● Problem to work on
Could you return, word for word, the rows below from the very first one through the line containing "contrast brightness saturation: contrast 0.234, brightness", both ends included, with the pictures left out?

--- BEGIN Stored data ---

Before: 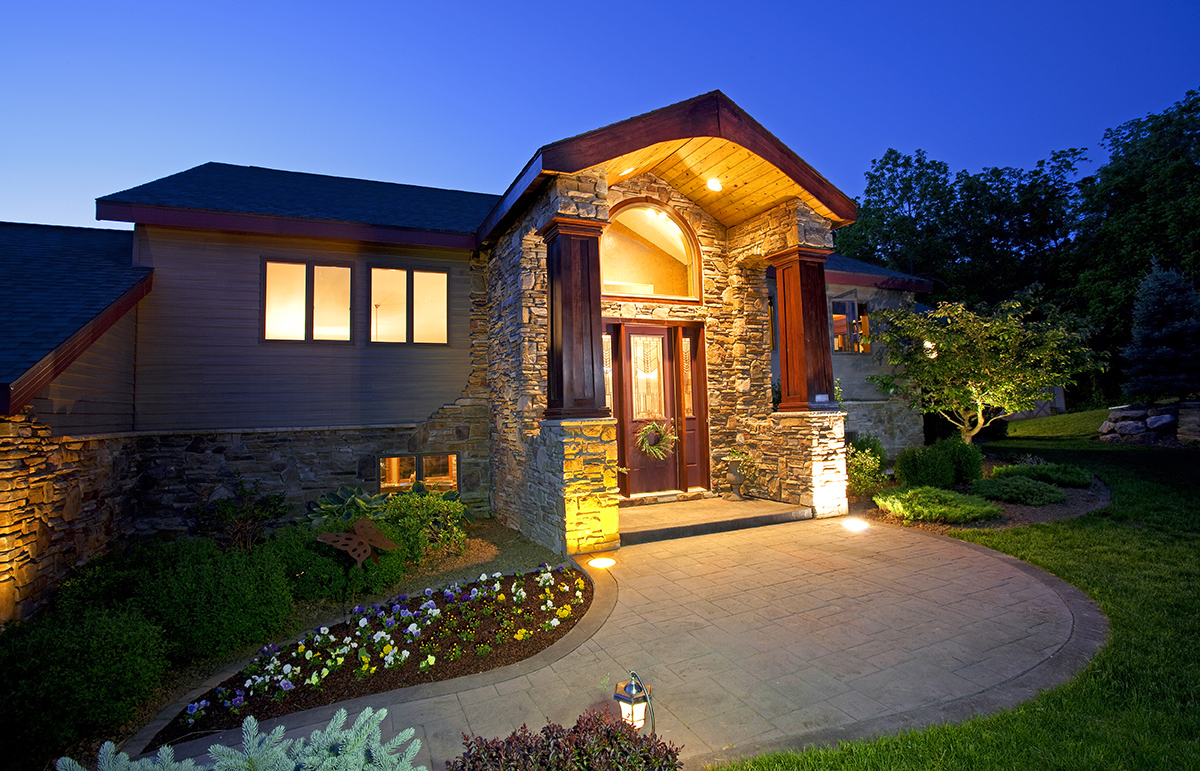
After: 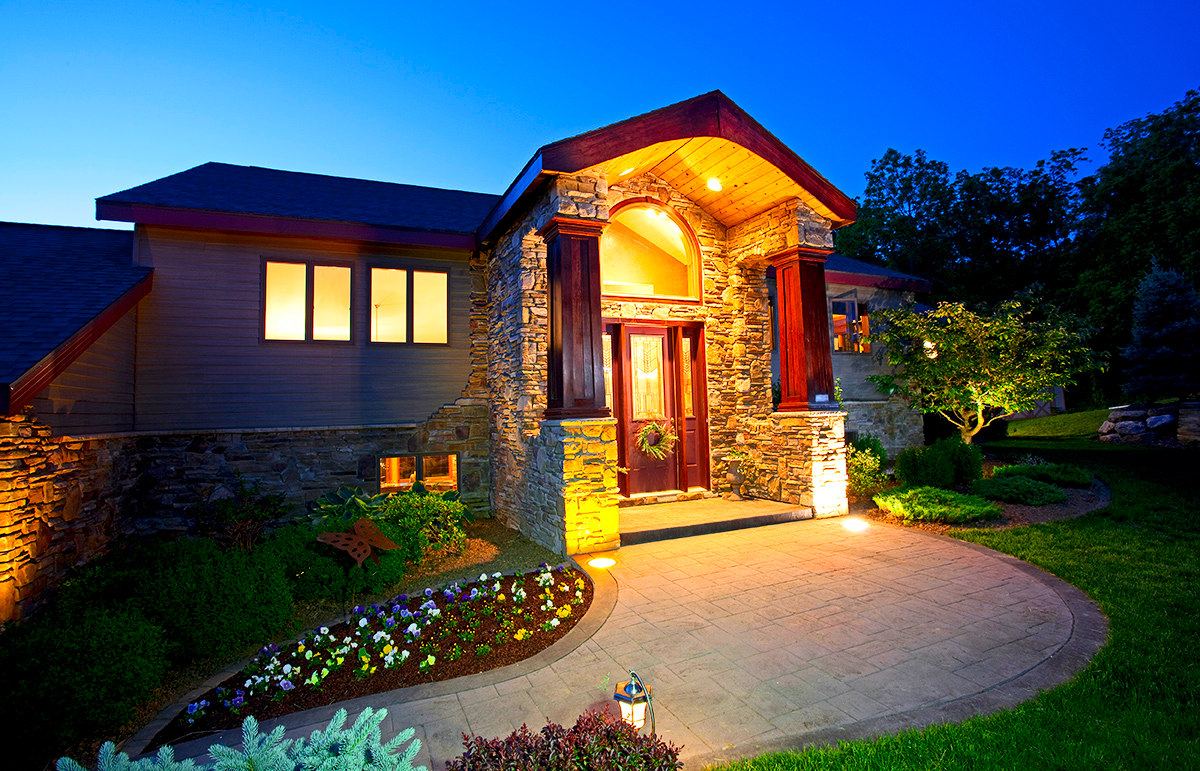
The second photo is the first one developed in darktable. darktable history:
contrast brightness saturation: contrast 0.234, brightness 0.114, saturation 0.291
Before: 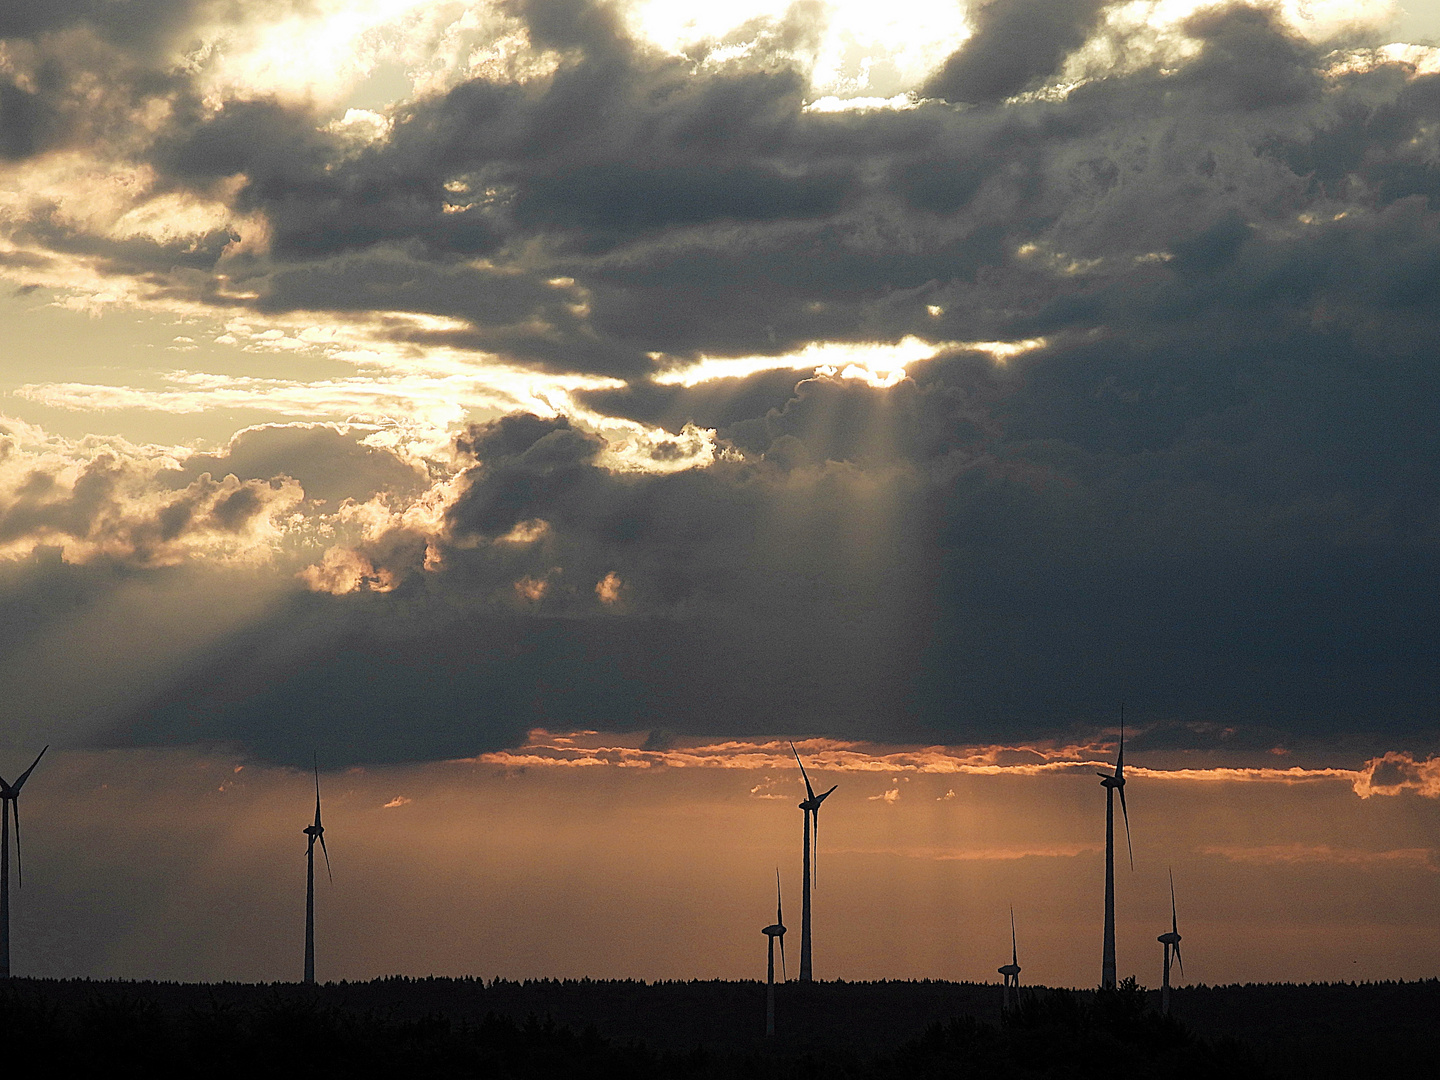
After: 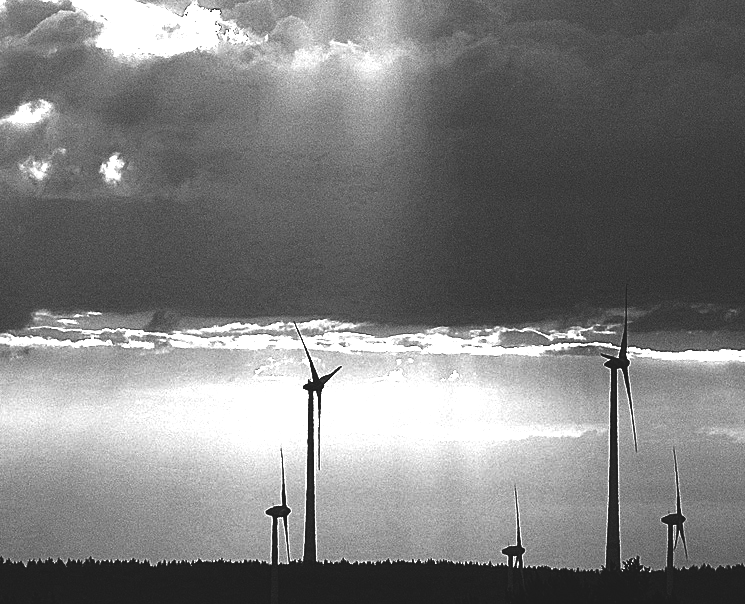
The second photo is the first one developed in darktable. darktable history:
white balance: red 0.967, blue 1.119, emerald 0.756
crop: left 34.479%, top 38.822%, right 13.718%, bottom 5.172%
contrast brightness saturation: contrast -0.03, brightness -0.59, saturation -1
exposure: black level correction -0.023, exposure 1.397 EV, compensate highlight preservation false
color balance rgb: linear chroma grading › global chroma 42%, perceptual saturation grading › global saturation 42%, perceptual brilliance grading › global brilliance 25%, global vibrance 33%
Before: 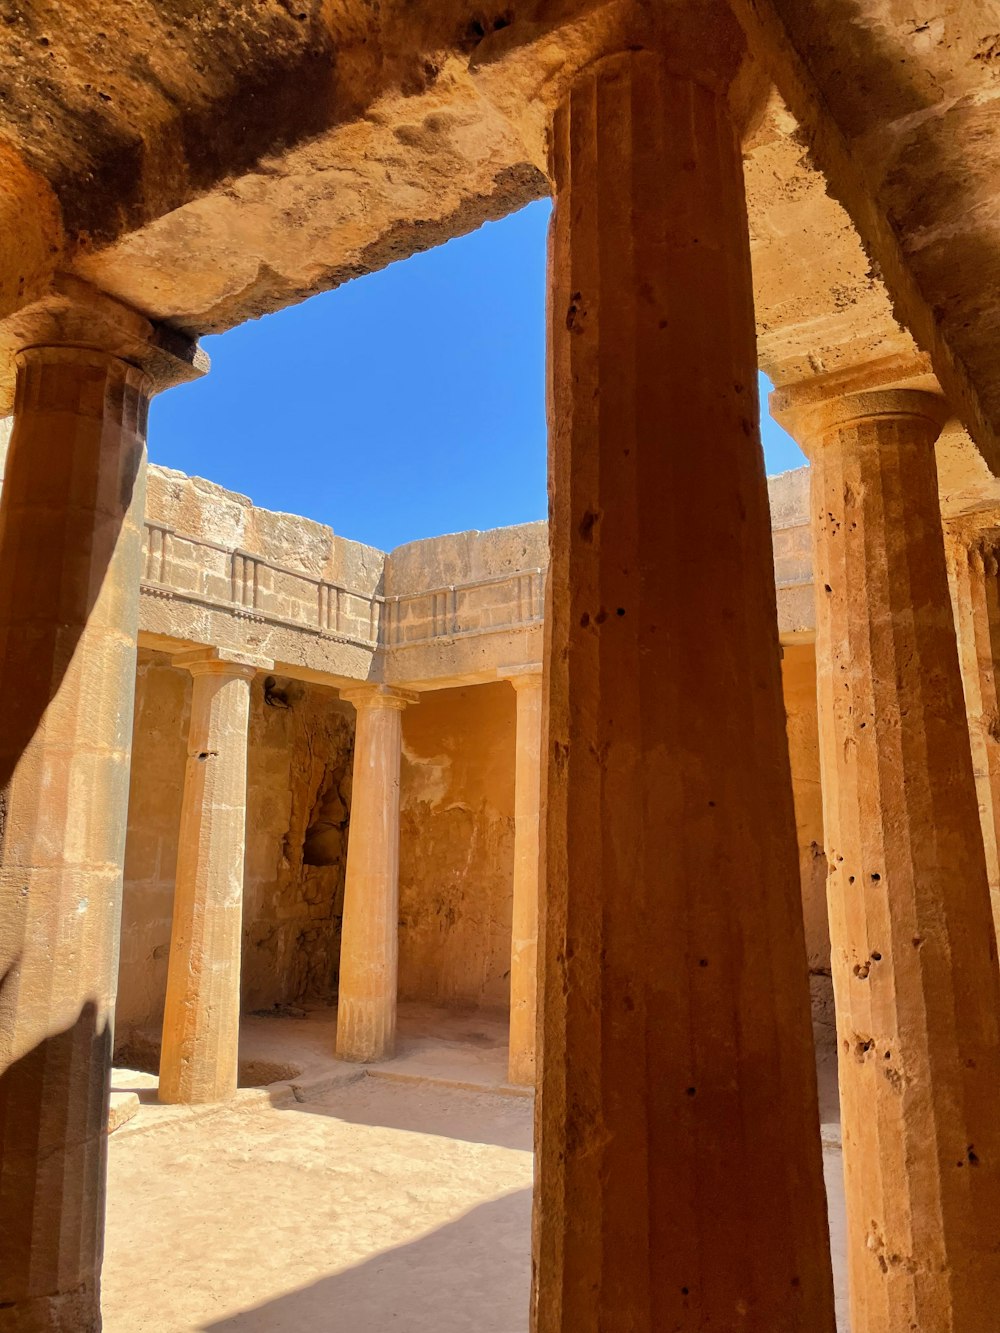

--- END Stored data ---

● Answer for this exercise
Before: 
After: 
The second photo is the first one developed in darktable. darktable history:
contrast brightness saturation: contrast 0.234, brightness 0.114, saturation 0.291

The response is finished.